We have the honor and responsibility to ready this remarkable institution for its 200th birthday in 2019. And as great as that bicentennial moment will be for our campus community, greater still is the opportunity for us to fundamentally shape the foundation of this University’s next vista, our third century. Our primary aim is to further define who we are, where we’ll focus, why we matter and how each of us can contribute to this forward momentum. In doing so, we will reaffirm our core mission—of teaching, research and community engagement—as well as unlock a vision that is uniquely UC. We look to partnering with you to help create UC’s third century.
Our objective is not to create yet another strategic plan. Rather, we’re taking the dozen-plus planning documents currently in play—from UC2019/Academic Master Plan to the Research Pathways to the UC Foundation Strategic Plan—and distilling a clear sense of how these manifold efforts align and aggregate, especially from a prioritization standpoint. In short, we will sharpen our vision of UC’s institutional priorities for the next 15 years. And it will be concise and compelling enough to remain top of mind for all us.
The University of Cincinnati’s third century will be defined and propelled by a focused, sustained investment in people—in our faculty, students, staff and alumni. This is a sharpening of the vision set forth in UC2019/Academic Master Plan.
Having a clear understanding of our institutional priorities will help drive our most critical decisions, including: new investments in academic programs, teaching and research; the foci for our next comprehensive fundraising campaign; the sequencing of the campus master plan; our capacity for debt; and so on.

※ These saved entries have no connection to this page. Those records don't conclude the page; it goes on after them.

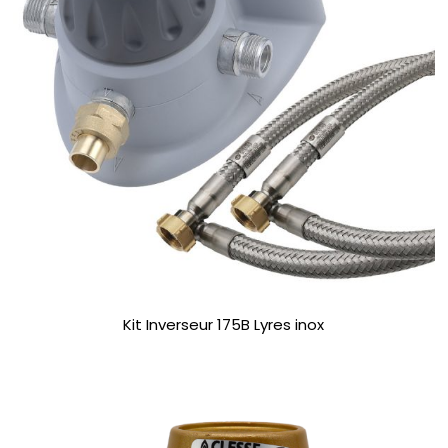
Kit Inverseur 175B Lyres inox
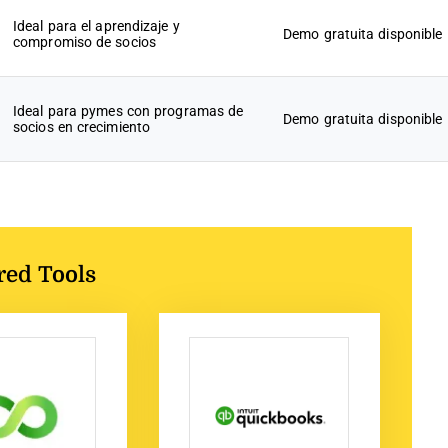
Ideal para el aprendizaje y
Demo gratuita disponible
compromiso de socios
Ideal para pymes con programas de
Demo gratuita disponible
socios en crecimiento
red Tools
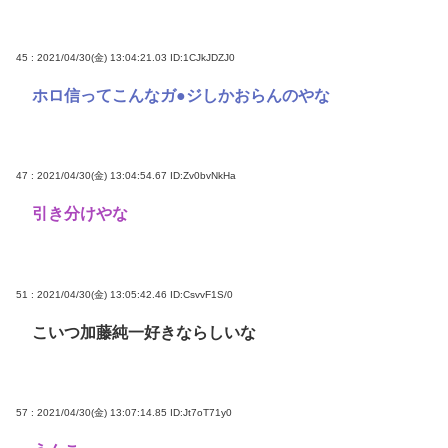
45 : 2021/04/30(金) 13:04:21.03
ID:1CJkJDZJ0
ホロ信ってこんなガ●ジしかおらんのやな
47 : 2021/04/30(金) 13:04:54.67
ID:Zv0bvNkHa
引き分けやな
51 : 2021/04/30(金) 13:05:42.46
ID:CsvvF1S/0
こいつ加藤純一好きならしいな
57 : 2021/04/30(金) 13:07:14.85
ID:Jt7oT71y0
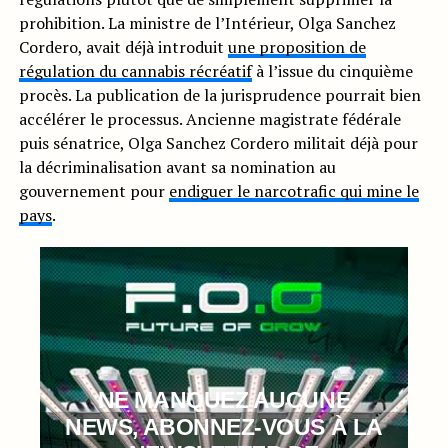
prohibition. La ministre de l’Intérieur, Olga Sanchez
Cordero, avait déjà introduit
une proposition de
régulation du cannabis récréatif
à l’issue du cinquième
procès. La publication de la jurisprudence pourrait bien
accélérer le processus. Ancienne magistrate fédérale
puis sénatrice, Olga Sanchez Cordero militait déjà pour
la décriminalisation avant sa nomination au
gouvernement pour
endiguer le narcotrafic qui mine le
pays
.
NE MANQUEZ AUCUNE
NEWS, ABONNEZ-VOUS À LA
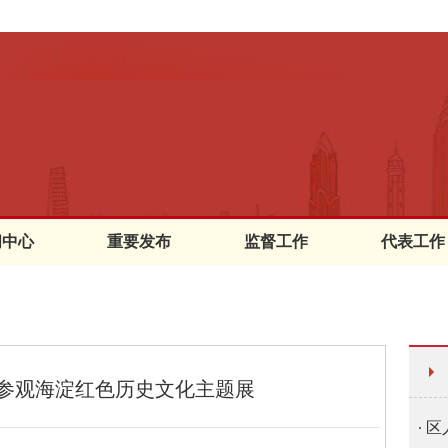
闻中心
重要发布
监督工作
代表工作
参观海淀红色历史文化主题展
区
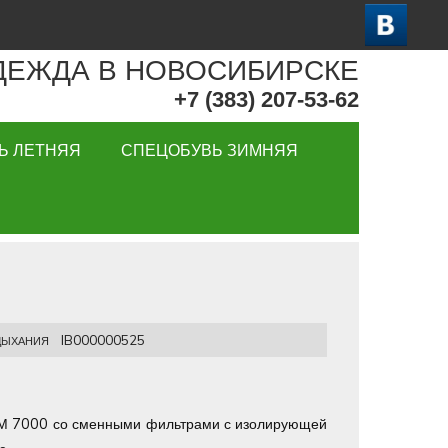
ДЕЖДА В НОВОСИБИРСКЕ
+7 (383) 207-53-62
Ь ЛЕТНЯЯ
СПЕЦОБУВЬ ЗИМНЯЯ
IB000000525
ДЫХАНИЯ
ЗМ 7000 со сменными фильтрами с изолирующей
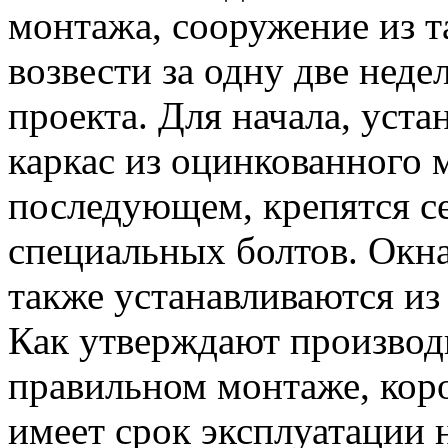
монтажа, сооружение из т
возвести за одну две неде
проекта. Для начала, уст
каркас из оцинкованного м
последующем, крепятся с
специальных болтов. Окна
также устанавливаются из
Как утверждают производ
правильном монтаже, коро
имеет срок эксплуатации н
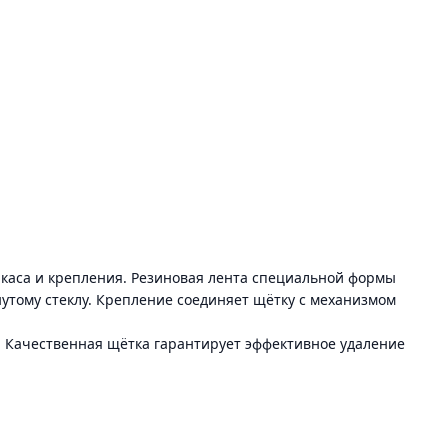
аркаса и крепления. Резиновая лента специальной формы
нутому стеклу. Крепление соединяет щётку с механизмом
. Качественная щётка гарантирует эффективное удаление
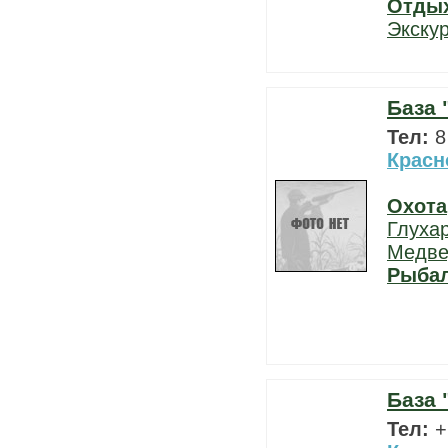
Отды
Экску
База
Тел:
8
Красн
Охота
Глуха
Медве
Рыба
База 
Тел:
+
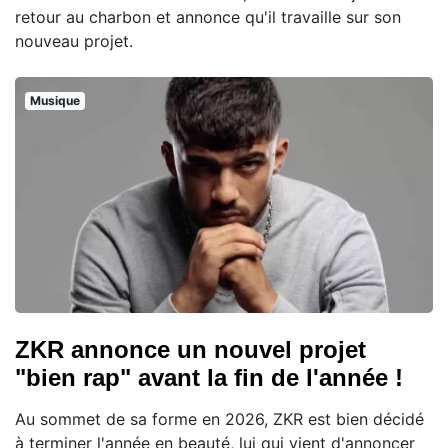
retour au charbon et annonce qu'il travaille sur son
nouveau projet.
Musique
ZKR annonce un nouvel projet
"bien rap" avant la fin de l'année !
Au sommet de sa forme en 2026, ZKR est bien décidé
à terminer l'année en beauté, lui qui vient d'annoncer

The President’s Executive Committee, in consultation and collaboration with relevant subject matter experts on campus, will take the first pass at further defining and aligning our institutional priorities. For this endeavor, Adrianne Lane, chair of the Faculty Senate, Peter Landgren, chair of the Council of Deans, Richard Miller, interim vice provost for academic affairs, and Kristi Nelson have joined the group. The team held full-day retreats in September and January and continues to meet regularly. In the coming weeks, we will host a series of input sessions with the campus community via targeted meetings and open forums. At this stage, it’s critical that we engage as many stakeholders as possible—from faculty, students, staff, trustees and alumni to business and civic leaders, government officials and external funding bodies. The results of our collective efforts will be shared with the broader community at the “State of the University” address on April 10, 2014.